Eventually I fell asleep but dreamed of nothing but kidneys, being late to the hospital and not having the right things at the hospital. I dreamt of trying to catch a bus to get there in time to prevent my bed from being given away. In one particular dream they were not going to let me into the operating room if I didn't have three books to read afterwards.  I was frantically trying to call Charlie and explain to him where those books might be (still in their Amazon mail wrappings, on the floor of the spare room as they are in real life). I woke up several times in the night very stressed, always having to use the washroom (which in my half awake state lead me to wonder if something was wrong with my kidneys-I mean why else would I have to urinate what seemed like every hour. I wondered if they were secretly angry with my decision).

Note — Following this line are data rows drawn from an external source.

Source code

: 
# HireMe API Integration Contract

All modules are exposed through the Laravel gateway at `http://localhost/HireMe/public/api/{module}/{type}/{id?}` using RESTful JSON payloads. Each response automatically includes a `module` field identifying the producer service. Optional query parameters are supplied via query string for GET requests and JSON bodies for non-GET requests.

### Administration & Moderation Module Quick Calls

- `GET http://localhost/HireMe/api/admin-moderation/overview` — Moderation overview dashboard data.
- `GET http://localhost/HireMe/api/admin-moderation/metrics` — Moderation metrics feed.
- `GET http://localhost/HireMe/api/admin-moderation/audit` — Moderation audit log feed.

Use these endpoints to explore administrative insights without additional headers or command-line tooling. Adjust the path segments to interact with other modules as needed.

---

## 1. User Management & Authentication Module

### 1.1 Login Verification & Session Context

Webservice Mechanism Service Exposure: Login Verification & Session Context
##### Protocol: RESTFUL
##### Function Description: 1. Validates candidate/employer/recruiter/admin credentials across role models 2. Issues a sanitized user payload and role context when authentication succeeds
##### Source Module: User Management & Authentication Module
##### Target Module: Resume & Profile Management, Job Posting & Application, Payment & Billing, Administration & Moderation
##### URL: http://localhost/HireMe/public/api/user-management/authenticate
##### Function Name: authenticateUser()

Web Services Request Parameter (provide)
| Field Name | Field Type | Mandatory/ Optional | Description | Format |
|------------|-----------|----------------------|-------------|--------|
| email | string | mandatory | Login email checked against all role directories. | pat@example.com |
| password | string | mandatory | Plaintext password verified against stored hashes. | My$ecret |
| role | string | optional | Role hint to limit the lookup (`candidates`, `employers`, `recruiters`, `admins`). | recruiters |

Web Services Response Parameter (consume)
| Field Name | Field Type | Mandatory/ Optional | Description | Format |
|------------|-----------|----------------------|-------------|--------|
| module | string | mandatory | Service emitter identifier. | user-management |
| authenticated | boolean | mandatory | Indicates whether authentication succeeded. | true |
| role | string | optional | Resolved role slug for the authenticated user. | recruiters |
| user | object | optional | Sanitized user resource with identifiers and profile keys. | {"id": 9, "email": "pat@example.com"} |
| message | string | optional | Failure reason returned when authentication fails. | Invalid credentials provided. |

I eventually woke up for good with my alarm at 5:01 AM. What a night-I was tired and felt like I had been running or something physical for hours. I got up, tripped over one of the Amazon books and started my day. In the shower I contemplated my initial fear and the dreams it created for me as I slept. Luckily the fear and anxiety had subsided for the most part and I was back to my cloudy optimism. Or sleepy optimism, depending on how you look at it. With a little over a week to go, let's hope that was it in the fear category.